SUPPLIED TEXT:
=== Section Start ===
The Muslim Association of Canada (MAC) has expressed strong disapproval of a recent Ontario Court of Appeal decision, claiming it allows the federal government to violate Charter rights with impunity. The court’s decision upheld a ruling that permits the Canada Revenue Agency (CRA) to continue its audit of MAC, a process the charity alleges is tainted by systemic bias and Islamophobia.

MAC, an organization that promotes community service, education, and youth empowerment, serves over 150,000 Canadians through its mosques, schools, and community centers. The association argues that the CRA’s audit infringes on their Charter rights, specifically the guarantees of equality, freedom of religion, expression, and association.

The association initially sought to halt the audit through the Ontario Superior Court, arguing that the audit process was fundamentally biased. However, Superior Court Justice Markus Koehnen rejected their request last year, stating it was premature to intervene in the ongoing federal review. Koehnen acknowledged the validity of many of MAC’s arguments but emphasized that court involvement was inappropriate while the audit process was still active.

The Ontario Court of Appeal recently upheld Justice Koehnen’s decision, agreeing that the challenge was premature. The panel of judges found no error in the previous ruling, emphasizing the necessity of allowing the CRA’s internal processes to conclude before judicial intervention.
=== Section End ===
DATASET EXCERPTS:
=== Section Start ===
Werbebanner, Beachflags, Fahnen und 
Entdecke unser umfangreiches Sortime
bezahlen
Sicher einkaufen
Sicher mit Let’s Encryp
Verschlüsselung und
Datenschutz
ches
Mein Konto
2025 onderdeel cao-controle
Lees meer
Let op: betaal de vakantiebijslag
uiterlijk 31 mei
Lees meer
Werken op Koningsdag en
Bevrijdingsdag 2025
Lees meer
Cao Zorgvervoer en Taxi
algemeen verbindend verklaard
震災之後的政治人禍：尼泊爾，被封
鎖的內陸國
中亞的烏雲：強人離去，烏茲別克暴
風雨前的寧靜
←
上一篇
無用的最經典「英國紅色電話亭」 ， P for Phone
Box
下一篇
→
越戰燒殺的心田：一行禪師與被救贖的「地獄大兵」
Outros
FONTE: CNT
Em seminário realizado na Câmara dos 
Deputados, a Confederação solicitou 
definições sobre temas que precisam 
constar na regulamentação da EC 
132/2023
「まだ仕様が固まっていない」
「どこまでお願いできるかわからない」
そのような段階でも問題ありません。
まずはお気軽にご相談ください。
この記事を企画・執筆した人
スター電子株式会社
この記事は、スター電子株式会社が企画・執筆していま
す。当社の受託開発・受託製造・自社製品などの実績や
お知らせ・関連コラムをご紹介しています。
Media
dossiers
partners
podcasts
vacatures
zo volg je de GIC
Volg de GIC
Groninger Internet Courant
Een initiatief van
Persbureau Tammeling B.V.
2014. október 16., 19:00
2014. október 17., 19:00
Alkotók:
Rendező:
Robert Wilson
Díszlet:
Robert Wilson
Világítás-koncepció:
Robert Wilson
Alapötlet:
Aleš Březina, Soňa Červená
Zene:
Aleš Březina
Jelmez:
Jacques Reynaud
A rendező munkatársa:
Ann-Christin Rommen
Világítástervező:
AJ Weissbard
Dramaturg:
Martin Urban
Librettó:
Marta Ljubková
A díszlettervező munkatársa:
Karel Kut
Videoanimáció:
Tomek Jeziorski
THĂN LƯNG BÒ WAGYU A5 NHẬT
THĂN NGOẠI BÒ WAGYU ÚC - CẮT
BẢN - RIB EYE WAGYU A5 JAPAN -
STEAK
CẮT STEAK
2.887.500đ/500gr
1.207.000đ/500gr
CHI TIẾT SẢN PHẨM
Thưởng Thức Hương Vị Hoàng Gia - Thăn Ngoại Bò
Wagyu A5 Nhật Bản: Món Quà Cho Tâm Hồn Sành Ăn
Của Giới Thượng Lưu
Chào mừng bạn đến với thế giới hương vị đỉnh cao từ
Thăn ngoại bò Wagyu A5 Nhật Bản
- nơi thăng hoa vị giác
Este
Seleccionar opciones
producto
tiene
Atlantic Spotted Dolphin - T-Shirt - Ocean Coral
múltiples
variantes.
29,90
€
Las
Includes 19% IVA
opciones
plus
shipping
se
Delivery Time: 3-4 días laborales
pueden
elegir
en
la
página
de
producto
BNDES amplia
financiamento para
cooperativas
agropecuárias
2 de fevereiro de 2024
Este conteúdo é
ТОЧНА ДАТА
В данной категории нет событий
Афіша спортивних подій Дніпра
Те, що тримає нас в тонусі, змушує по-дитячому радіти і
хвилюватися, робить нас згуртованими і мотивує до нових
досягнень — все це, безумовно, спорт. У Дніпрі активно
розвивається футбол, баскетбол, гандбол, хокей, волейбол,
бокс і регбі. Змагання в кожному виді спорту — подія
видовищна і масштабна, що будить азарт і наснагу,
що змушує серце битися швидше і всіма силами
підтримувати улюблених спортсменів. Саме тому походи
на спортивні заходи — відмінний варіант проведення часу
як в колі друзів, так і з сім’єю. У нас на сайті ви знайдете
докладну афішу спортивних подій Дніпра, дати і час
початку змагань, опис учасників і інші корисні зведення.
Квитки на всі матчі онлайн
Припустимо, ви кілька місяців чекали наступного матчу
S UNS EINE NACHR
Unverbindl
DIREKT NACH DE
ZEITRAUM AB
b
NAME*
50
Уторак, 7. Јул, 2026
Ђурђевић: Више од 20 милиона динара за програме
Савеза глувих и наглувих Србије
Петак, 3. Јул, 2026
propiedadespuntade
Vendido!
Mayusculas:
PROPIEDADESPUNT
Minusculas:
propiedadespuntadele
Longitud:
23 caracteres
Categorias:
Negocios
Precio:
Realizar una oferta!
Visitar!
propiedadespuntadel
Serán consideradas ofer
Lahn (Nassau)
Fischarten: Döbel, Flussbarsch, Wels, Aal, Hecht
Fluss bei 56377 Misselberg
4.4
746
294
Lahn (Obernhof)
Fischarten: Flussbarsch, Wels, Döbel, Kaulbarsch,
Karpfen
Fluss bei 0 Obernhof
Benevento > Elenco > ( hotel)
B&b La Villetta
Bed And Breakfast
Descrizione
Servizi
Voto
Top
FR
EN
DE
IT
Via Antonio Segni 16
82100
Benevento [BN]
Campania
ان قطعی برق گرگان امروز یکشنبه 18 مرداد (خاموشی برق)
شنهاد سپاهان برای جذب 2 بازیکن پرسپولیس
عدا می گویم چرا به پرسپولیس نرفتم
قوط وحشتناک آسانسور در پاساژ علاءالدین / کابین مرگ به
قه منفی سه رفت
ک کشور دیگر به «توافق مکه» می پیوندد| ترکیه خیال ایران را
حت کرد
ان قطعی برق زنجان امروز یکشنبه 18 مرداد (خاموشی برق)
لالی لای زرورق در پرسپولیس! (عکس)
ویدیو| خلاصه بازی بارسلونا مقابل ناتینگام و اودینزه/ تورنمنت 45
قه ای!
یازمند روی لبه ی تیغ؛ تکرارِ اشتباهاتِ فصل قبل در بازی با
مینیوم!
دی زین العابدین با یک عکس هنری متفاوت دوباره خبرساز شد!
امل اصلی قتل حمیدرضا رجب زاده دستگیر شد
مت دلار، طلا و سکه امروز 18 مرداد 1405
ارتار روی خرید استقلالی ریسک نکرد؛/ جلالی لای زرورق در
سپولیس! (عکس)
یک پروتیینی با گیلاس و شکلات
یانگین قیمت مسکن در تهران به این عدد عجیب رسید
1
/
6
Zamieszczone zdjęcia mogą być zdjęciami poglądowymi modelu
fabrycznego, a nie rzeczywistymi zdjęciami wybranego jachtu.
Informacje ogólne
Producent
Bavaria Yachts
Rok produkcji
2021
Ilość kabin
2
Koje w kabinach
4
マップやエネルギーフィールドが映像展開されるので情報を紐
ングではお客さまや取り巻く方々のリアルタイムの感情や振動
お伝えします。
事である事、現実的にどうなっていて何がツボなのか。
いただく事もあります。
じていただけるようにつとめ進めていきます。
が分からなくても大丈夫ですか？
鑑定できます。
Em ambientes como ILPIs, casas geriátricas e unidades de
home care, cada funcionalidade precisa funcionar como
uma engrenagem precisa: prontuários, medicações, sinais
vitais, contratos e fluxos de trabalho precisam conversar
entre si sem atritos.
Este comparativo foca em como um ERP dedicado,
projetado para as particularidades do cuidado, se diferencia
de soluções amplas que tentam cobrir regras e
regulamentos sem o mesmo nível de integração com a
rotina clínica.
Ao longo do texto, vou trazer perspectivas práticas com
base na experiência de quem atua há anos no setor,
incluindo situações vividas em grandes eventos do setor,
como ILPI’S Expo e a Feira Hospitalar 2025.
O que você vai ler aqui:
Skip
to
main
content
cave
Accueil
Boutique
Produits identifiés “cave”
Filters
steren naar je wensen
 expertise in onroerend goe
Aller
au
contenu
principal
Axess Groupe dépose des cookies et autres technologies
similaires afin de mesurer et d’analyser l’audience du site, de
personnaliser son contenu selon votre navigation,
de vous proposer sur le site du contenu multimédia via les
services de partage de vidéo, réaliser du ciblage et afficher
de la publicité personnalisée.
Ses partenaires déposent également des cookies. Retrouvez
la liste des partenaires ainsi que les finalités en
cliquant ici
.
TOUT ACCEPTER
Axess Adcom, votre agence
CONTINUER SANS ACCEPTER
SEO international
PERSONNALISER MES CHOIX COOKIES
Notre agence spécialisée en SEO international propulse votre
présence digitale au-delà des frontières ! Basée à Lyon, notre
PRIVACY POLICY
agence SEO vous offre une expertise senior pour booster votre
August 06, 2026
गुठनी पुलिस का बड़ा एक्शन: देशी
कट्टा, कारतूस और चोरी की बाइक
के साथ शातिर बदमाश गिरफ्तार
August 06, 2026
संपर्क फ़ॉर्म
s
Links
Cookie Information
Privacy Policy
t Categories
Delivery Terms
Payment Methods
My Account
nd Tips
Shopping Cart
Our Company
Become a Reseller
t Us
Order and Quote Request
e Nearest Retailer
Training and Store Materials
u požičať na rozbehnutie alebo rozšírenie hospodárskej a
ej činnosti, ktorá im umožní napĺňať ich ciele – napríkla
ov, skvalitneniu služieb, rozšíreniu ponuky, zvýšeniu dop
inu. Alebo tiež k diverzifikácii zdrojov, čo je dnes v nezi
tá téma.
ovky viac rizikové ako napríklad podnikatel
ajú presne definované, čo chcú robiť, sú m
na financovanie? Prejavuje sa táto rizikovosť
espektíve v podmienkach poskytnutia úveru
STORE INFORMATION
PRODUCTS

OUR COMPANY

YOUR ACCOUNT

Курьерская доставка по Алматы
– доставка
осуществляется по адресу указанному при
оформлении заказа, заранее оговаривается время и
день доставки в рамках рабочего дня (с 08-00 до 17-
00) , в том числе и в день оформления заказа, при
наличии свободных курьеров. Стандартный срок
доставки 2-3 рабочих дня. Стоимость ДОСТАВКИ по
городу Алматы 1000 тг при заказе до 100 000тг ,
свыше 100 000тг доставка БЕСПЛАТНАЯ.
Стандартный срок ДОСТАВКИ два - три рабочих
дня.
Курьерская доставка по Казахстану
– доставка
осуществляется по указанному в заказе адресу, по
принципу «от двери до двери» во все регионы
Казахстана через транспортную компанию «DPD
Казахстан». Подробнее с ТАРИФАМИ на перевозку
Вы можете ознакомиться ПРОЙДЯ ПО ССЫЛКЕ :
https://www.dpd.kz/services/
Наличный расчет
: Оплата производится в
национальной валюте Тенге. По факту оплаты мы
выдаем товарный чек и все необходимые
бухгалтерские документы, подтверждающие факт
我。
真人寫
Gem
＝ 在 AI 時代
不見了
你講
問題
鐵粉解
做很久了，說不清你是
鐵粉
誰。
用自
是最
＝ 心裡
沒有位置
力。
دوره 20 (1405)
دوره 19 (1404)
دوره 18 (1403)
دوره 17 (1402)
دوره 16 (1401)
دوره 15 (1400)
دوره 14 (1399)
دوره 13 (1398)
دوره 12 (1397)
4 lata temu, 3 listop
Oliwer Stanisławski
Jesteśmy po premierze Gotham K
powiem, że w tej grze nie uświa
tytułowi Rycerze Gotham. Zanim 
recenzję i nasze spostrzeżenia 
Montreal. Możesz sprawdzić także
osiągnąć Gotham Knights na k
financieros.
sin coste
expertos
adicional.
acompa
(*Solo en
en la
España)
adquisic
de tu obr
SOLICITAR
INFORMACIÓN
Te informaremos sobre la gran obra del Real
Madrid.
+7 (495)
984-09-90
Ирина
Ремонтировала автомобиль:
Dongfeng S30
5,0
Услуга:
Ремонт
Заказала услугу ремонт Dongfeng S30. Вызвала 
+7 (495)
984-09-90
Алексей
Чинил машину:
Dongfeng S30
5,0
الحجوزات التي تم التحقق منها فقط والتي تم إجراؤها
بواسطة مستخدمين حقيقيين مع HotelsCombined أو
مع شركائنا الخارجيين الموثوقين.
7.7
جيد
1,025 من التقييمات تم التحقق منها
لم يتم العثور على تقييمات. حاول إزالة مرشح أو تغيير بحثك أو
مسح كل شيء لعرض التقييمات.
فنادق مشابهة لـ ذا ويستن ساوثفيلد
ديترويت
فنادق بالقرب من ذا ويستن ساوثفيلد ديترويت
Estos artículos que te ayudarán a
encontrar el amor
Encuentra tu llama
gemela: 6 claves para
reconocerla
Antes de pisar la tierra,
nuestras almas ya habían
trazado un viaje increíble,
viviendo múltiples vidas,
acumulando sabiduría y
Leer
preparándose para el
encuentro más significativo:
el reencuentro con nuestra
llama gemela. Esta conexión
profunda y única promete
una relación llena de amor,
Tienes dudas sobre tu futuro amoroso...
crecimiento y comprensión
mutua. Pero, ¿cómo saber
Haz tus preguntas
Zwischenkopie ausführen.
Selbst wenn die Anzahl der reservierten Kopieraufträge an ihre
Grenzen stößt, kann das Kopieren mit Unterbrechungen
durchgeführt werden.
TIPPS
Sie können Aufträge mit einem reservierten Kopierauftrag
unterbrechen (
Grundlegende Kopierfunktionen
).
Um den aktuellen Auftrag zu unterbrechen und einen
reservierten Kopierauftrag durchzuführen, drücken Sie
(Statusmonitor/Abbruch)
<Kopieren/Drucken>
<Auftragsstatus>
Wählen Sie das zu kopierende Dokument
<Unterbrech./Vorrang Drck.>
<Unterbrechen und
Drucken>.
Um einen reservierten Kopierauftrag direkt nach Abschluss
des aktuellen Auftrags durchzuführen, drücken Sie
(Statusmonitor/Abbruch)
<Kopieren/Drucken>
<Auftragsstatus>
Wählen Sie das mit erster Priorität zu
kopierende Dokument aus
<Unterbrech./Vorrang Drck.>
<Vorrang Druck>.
=== Section End ===
EXERCISE A:
Could you rewrite the paragraph of the MAC audit article that begins "The association initially sought" as a short bulleted list that keeps its main facts?
EXERCISE B:
Can you continue the MAC audit article from the point where it stops?

EXPECTED ANSWER A:
- MAC first asked the Ontario Superior Court to stop the audit, arguing the process was fundamentally biased.
- Superior Court Justice Markus Koehnen denied the request last year, ruling it premature to intervene in the ongoing federal review.
- He recognized that many of MAC's arguments had validity but held that court involvement was inappropriate while the audit was still active.

EXPECTED ANSWER B:
MAC’s representative, Sharaf Sharafeldin, criticized the decision, stating that the “prematurity principle” imposes significant legal and administrative burdens on charities. These costs, according to Sharafeldin, lead to financial hardship, reduced programs, and compromised charitable work, preventing effective challenges to Charter violations by the time the audit is completed.

In a statement, MAC highlighted that the decision disproportionately harms visible minorities and disadvantaged communities, who already suffer from systemic discrimination by government agencies.

The federal government has argued that the CRA’s selection of MAC for audit and subsequent review did not infringe upon Charter rights. The audit process includes potential internal appeals within the CRA, appeals to the Tax Court of Canada in the event of financial penalties, and to the Federal Court of Appeal if charitable status is revoked.

This ruling underscores the tension between government oversight and the protection of Charter rights, particularly for minority and disadvantaged communities. The outcome of this case could set a significant precedent for how charitable organizations can challenge perceived systemic bias and government overreach in Canada.